STF pode definir nesta semana se motoristas de Uber têm vínculo de emprego
Definição do Supremo Tribunal Federal sobre casos da Uber e Rapi terão repercussão em tribunais inferiores

O Supremo Tribunal Federal (STF) vai analisar na próxima quarta-feira (24) dois processos que discutem a existência de vínculo empregatício entre trabalhadores de aplicativos e empresas de tecnologia.
A expectativa é que a Corte estabeleça um entendimento definitivo sobre o tema, criando um parâmetro para a chamada "uberização" das relações de trabalho no país.
Os ministros irão julgar um Recurso Extraordinário relacionado à Uber, que possui repercussão geral reconhecida, além de uma Reclamação Constitucional apresentada pela Rappi. A decisão adotada pelo STF terá efeito sobre processos semelhantes em tramitação na Justiça brasileira e servirá de orientação para os tribunais inferiores.
O debate chega ao plenário em meio a divergências entre a Justiça do Trabalho e o próprio Supremo.
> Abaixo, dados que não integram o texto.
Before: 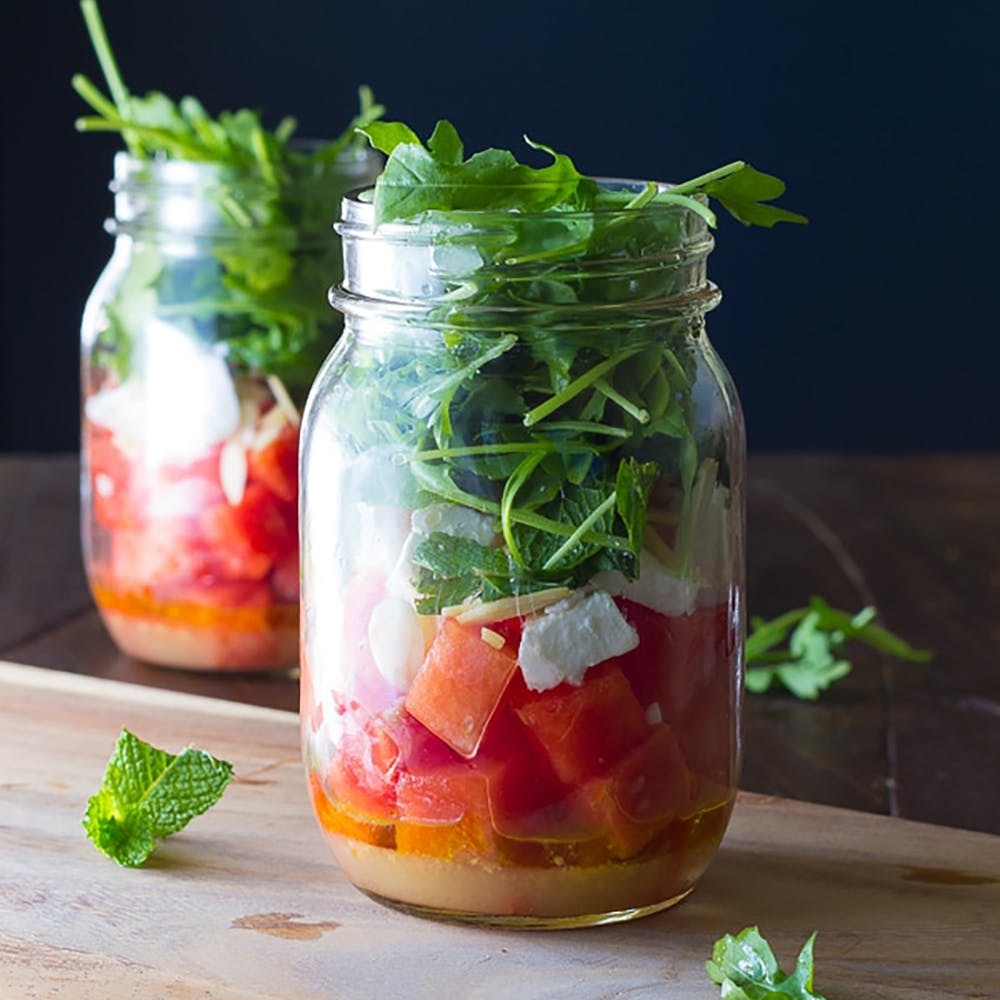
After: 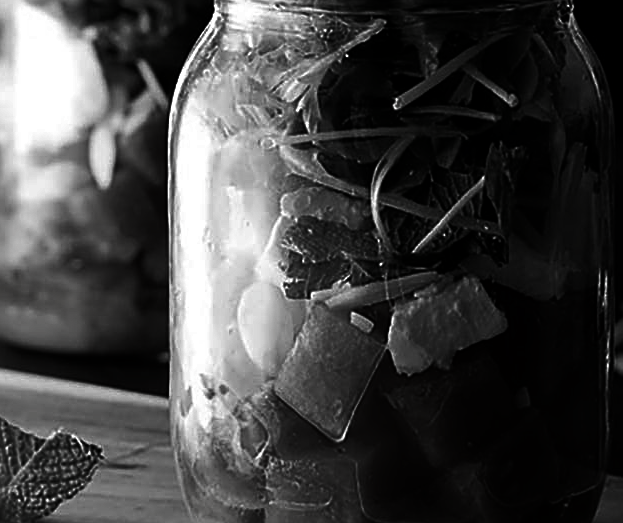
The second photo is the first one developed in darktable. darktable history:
sharpen: on, module defaults
contrast brightness saturation: contrast 0.024, brightness -0.986, saturation -0.994
crop: left 13.16%, top 31.615%, right 24.539%, bottom 16.014%
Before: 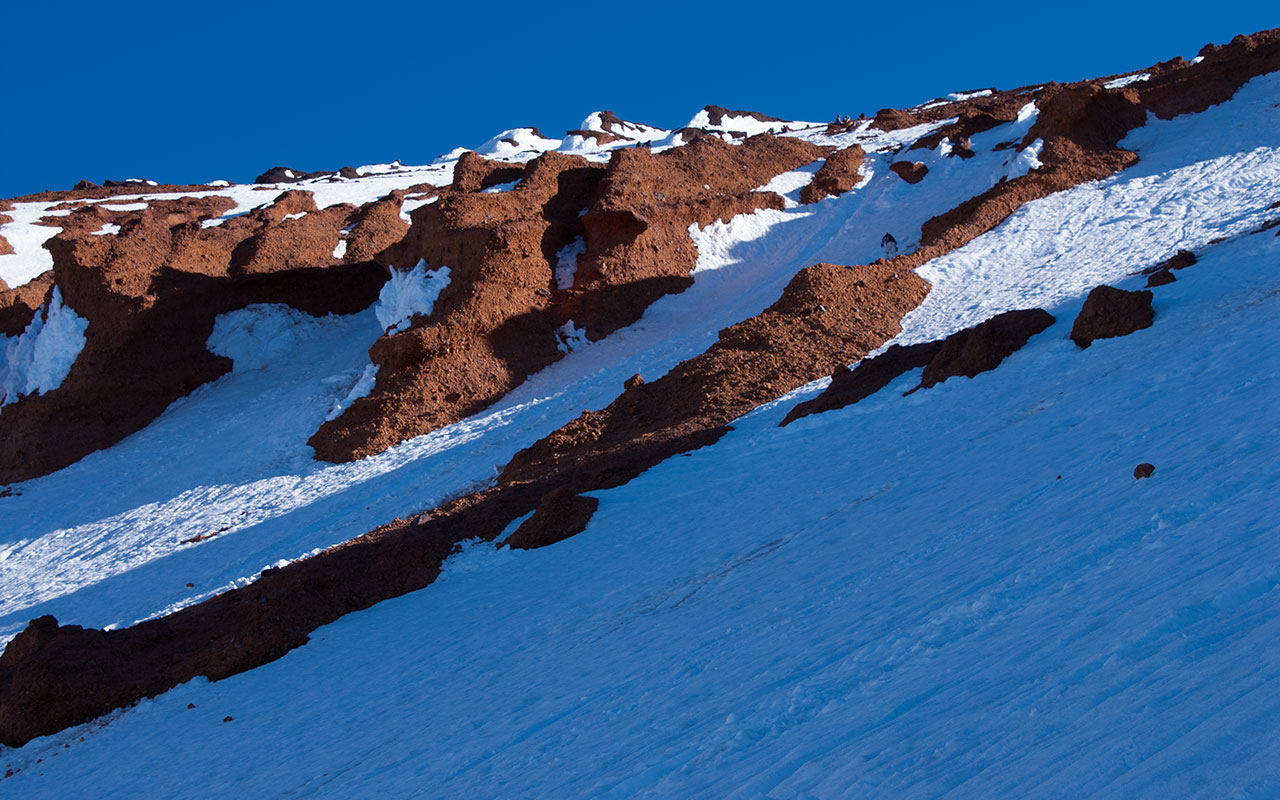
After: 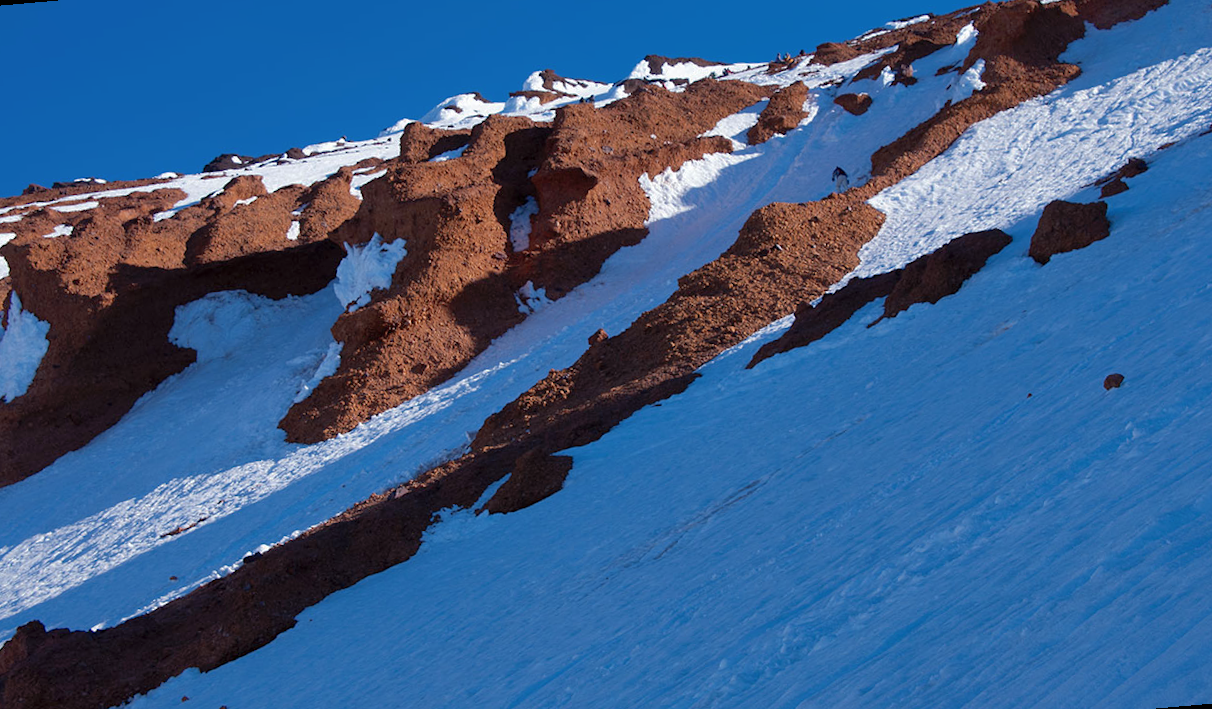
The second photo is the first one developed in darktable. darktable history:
shadows and highlights: on, module defaults
rotate and perspective: rotation -5°, crop left 0.05, crop right 0.952, crop top 0.11, crop bottom 0.89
No caso envolvendo a Uber, tanto o Tribunal Regional do Trabalho da 1ª Região (TRT-1) quanto a 8ª Turma do Tribunal Superior do Trabalho (TST) reconheceram a existência de vínculo de emprego entre um motorista e a plataforma.
As decisões se basearam no conceito de “subordinação algorítmica”, segundo o qual os trabalhadores possuem autonomia limitada. Embora possam escolher quando trabalhar, as plataformas definem aspectos essenciais da atividade, como tarifas, comissões e sugestões de rotas.
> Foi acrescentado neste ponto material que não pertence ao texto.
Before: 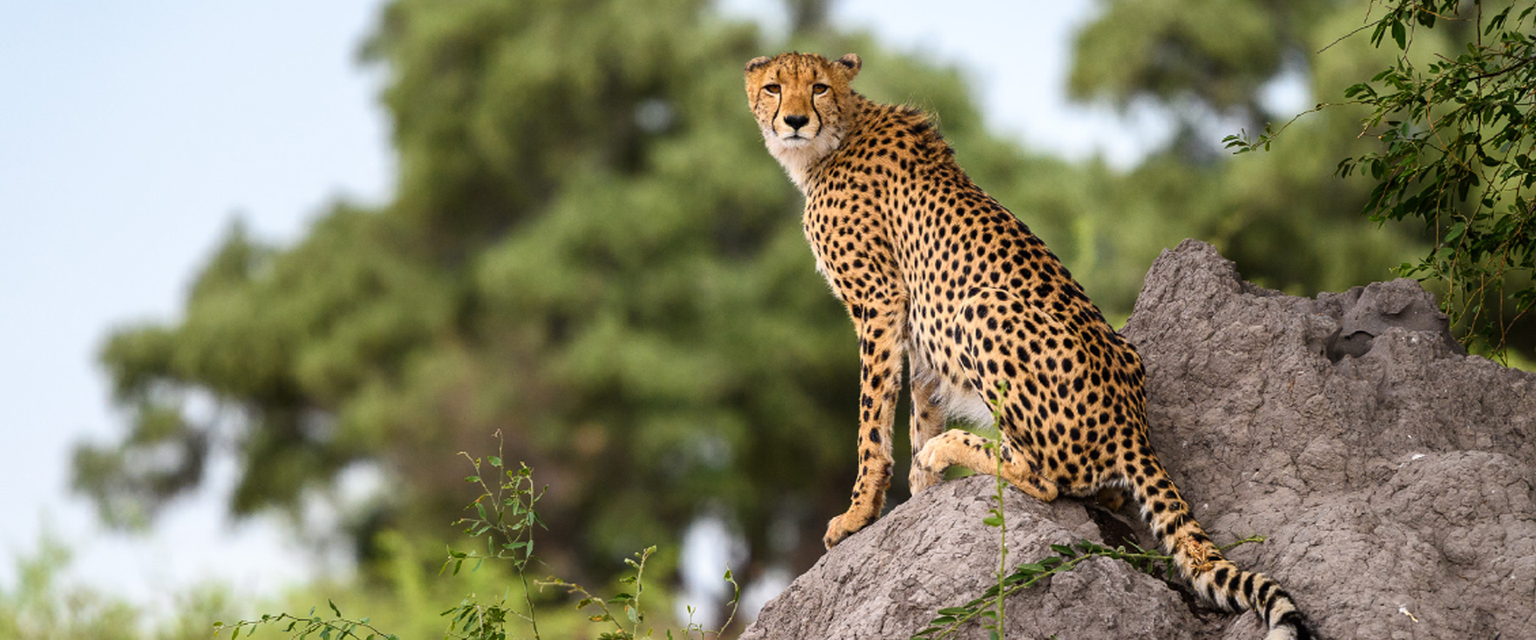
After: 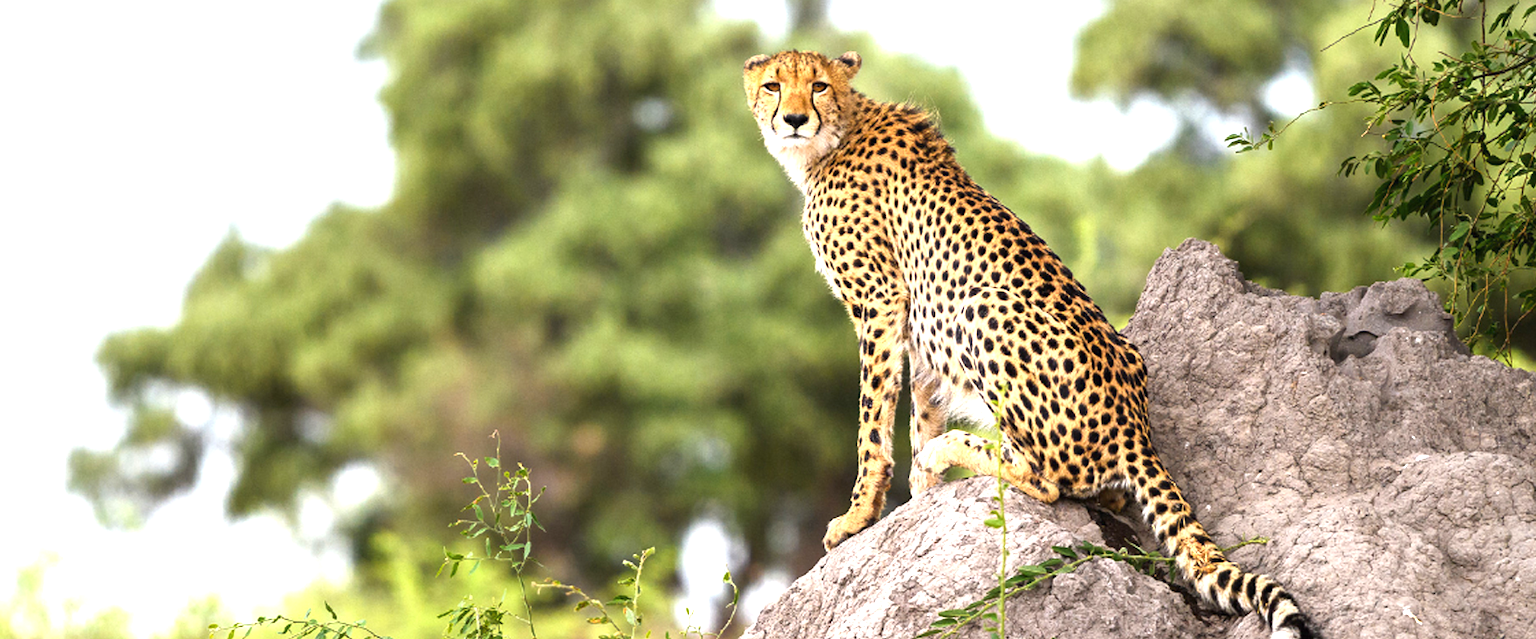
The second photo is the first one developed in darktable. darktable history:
exposure: black level correction 0, exposure 1.2 EV, compensate exposure bias true, compensate highlight preservation false
crop: left 0.434%, top 0.485%, right 0.244%, bottom 0.386%
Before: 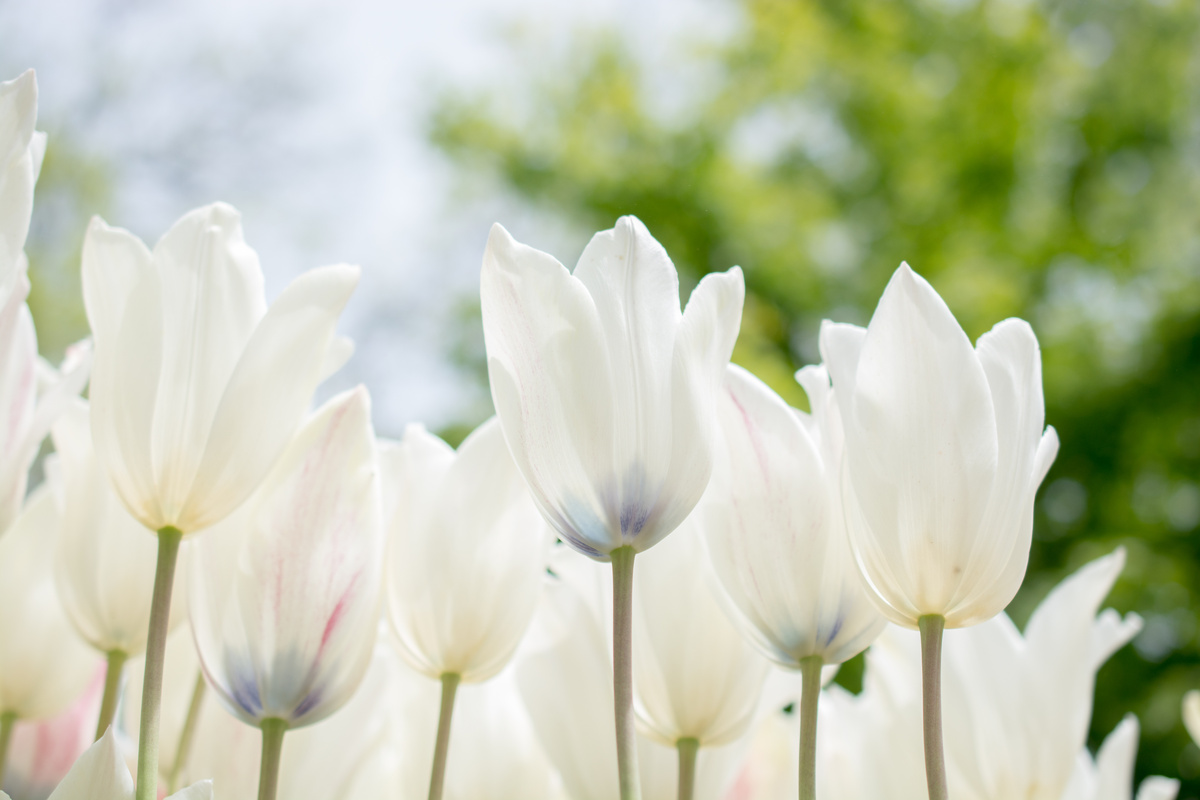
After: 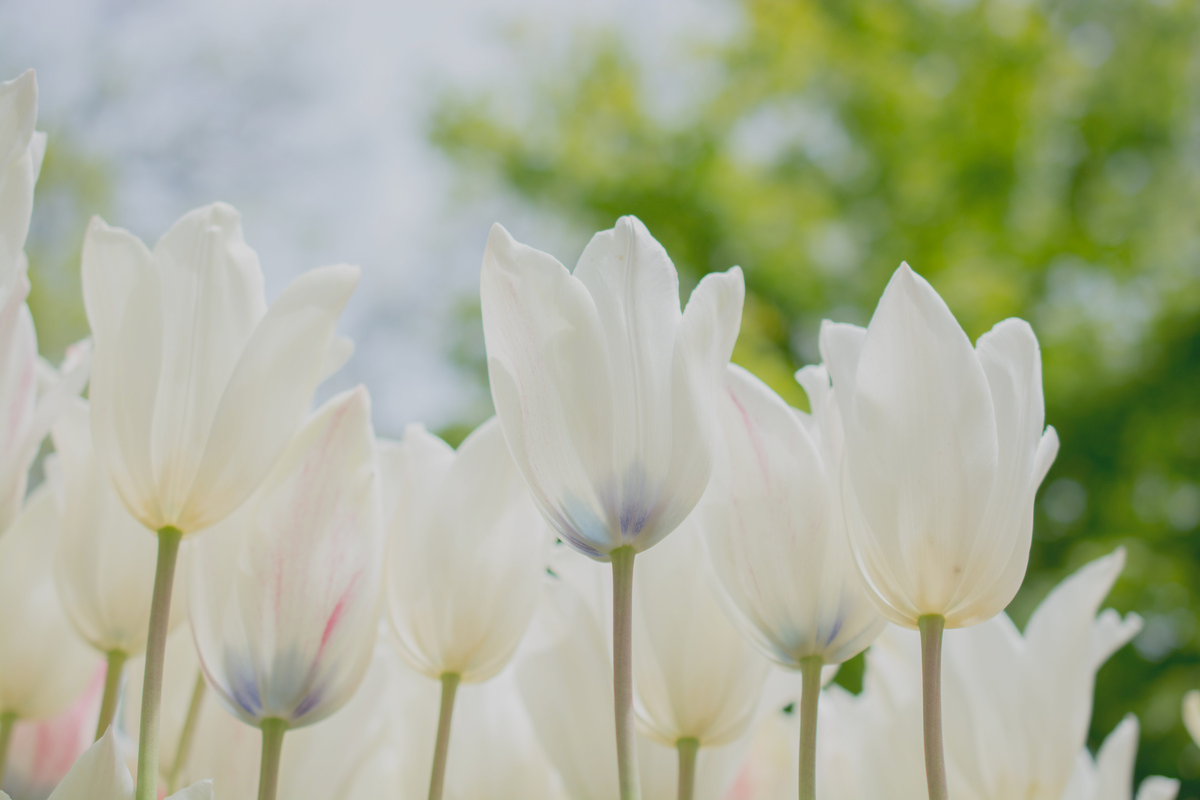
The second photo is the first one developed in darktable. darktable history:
contrast brightness saturation: contrast -0.283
Já o entendimento predominante em decisões individuais e colegiadas do STF tem seguido caminho oposto. Os ministros têm sustentado que a Constituição garante a livre iniciativa e permite diferentes modalidades de contratação, além do regime previsto pela Consolidação das Leis do Trabalho (CLT).
É possível uma conciliação?
Relator do recurso envolvendo a Uber e presidente do STF, o ministro Edson Fachin afirmou que o julgamento busca consolidar uma interpretação uniforme sobre o tema e oferecer maior segurança jurídica para trabalhadores e empresas.
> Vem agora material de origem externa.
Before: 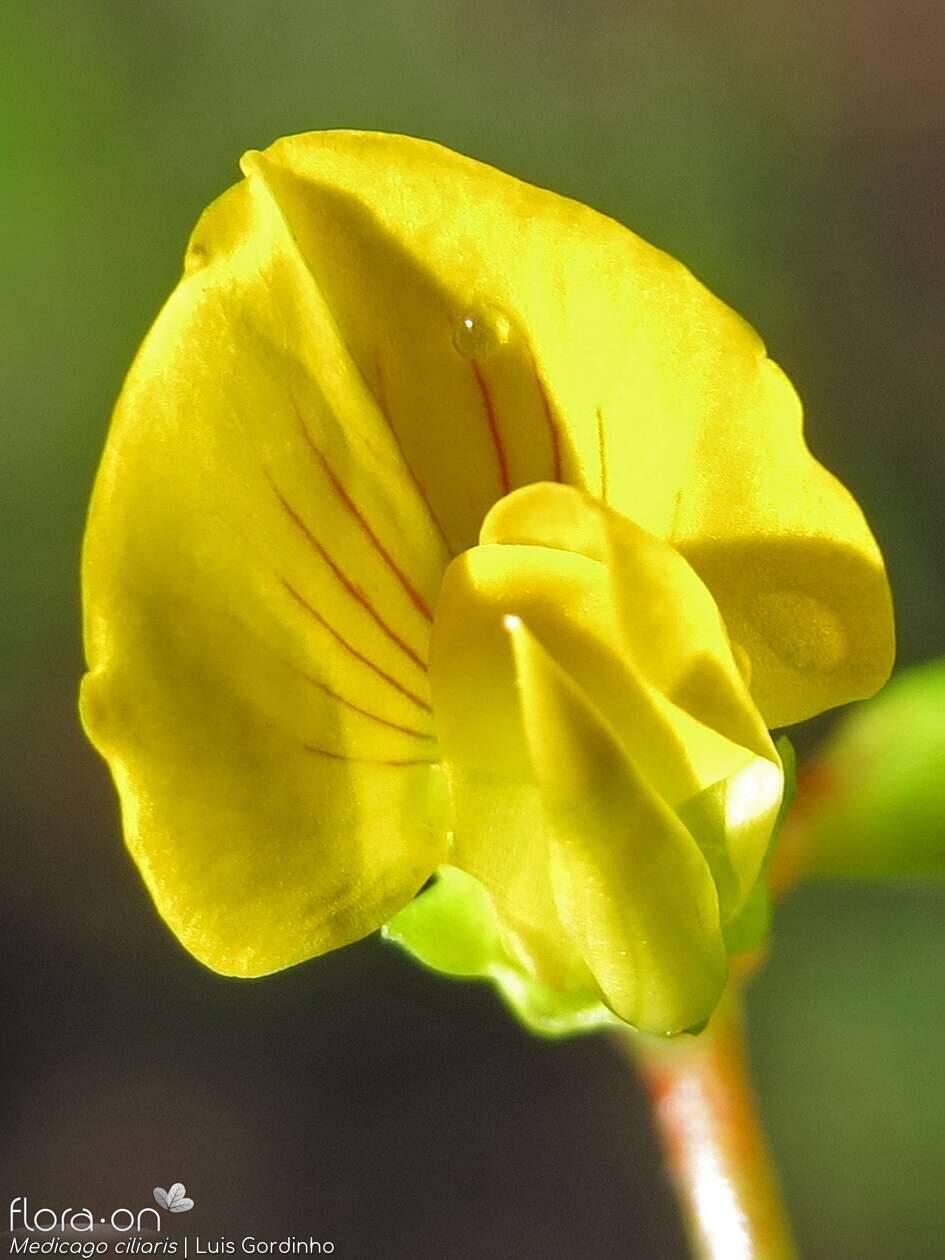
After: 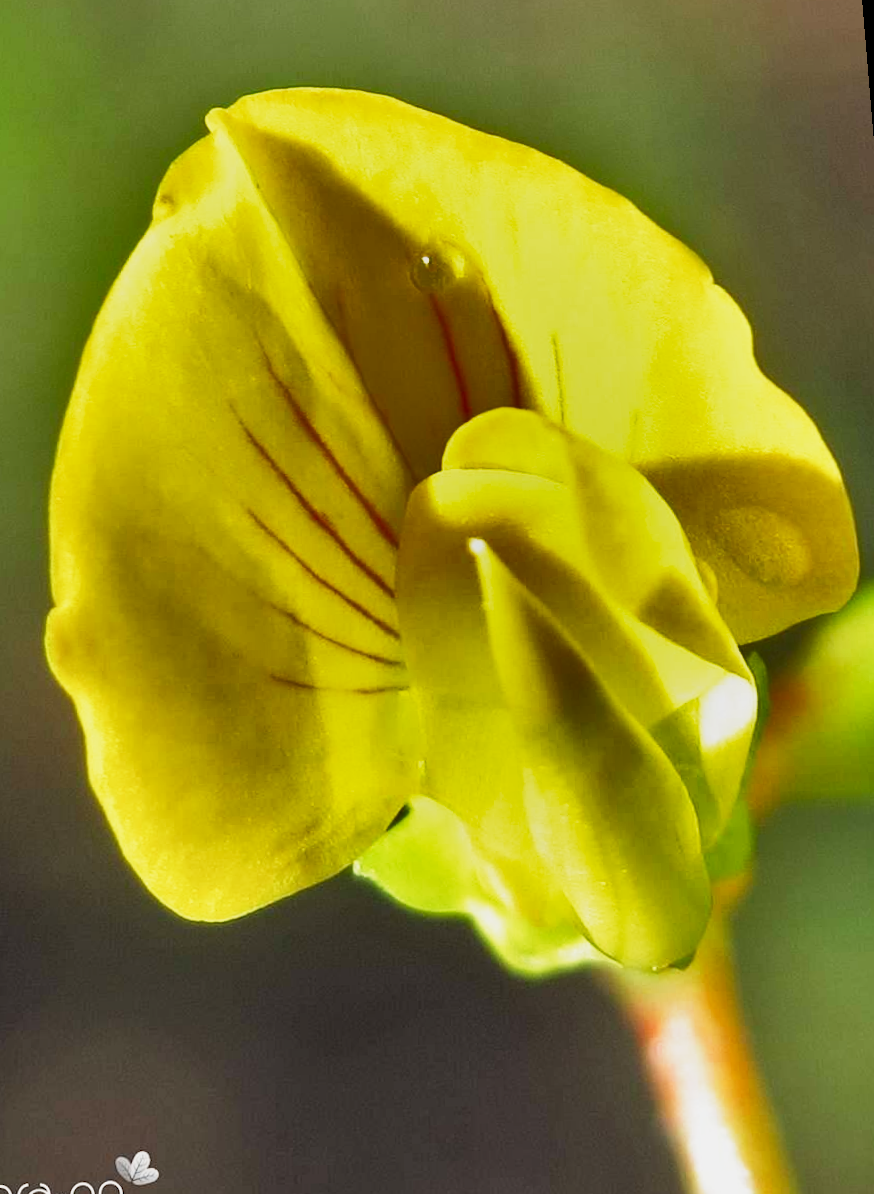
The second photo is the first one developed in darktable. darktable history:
rotate and perspective: rotation -1.68°, lens shift (vertical) -0.146, crop left 0.049, crop right 0.912, crop top 0.032, crop bottom 0.96
shadows and highlights: shadows 24.5, highlights -78.15, soften with gaussian
base curve: curves: ch0 [(0, 0) (0.088, 0.125) (0.176, 0.251) (0.354, 0.501) (0.613, 0.749) (1, 0.877)], preserve colors none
Ao incluir o caso na pauta do plenário, Fachin destacou a necessidade de encontrar uma solução que concilie a proteção aos direitos dos trabalhadores com a realidade econômica e tecnológica atual.
“Chegou o momento de apresentar uma resposta equilibrada, com base nos direitos e deveres constitucionais, que, ao mesmo tempo, seja lúcida e sensível para proteger os trabalhadores e que também compreenda a importância dessa ferramenta para o mundo contemporâneo”, declarou o ministro.
A decisão poderá produzir impactos significativos no mercado de plataformas digitais.
O que acontece se o STF reconhecer vínculo de emprego?
Caso o STF reconheça o vínculo empregatício, as empresas deverão contratar motoristas e entregadores conforme as regras da CLT, assegurando benefícios como férias remuneradas, 13º salário, FGTS e limites de jornada.
O que acontece se o STF não reconhecer vínculo de emprego?
Por outro lado, se a Corte afastar a caracterização do vínculo, ficará consolidado o modelo atual de prestação de serviços autônomos, sem a incidência dos encargos trabalhistas previstos na legislação.
Durante a análise do caso, a advogada da Uber, Ana Carolina Caputo Bastos, defendeu que a empresa atua apenas como intermediadora entre passageiros e motoristas, utilizando recursos tecnológicos para conectar as partes.
Segundo ela, o modelo de negócios não representa uma novidade no mercado brasileiro, tendo como diferencial apenas o uso da tecnologia para facilitar a interação entre usuários e prestadores de serviço.
“A diferença é que existe o apoio da tecnologia”, argumentou a representante da empresa, acrescentando que tanto motoristas quanto passageiros aderem voluntariamente à plataforma desenvolvida pela companhia.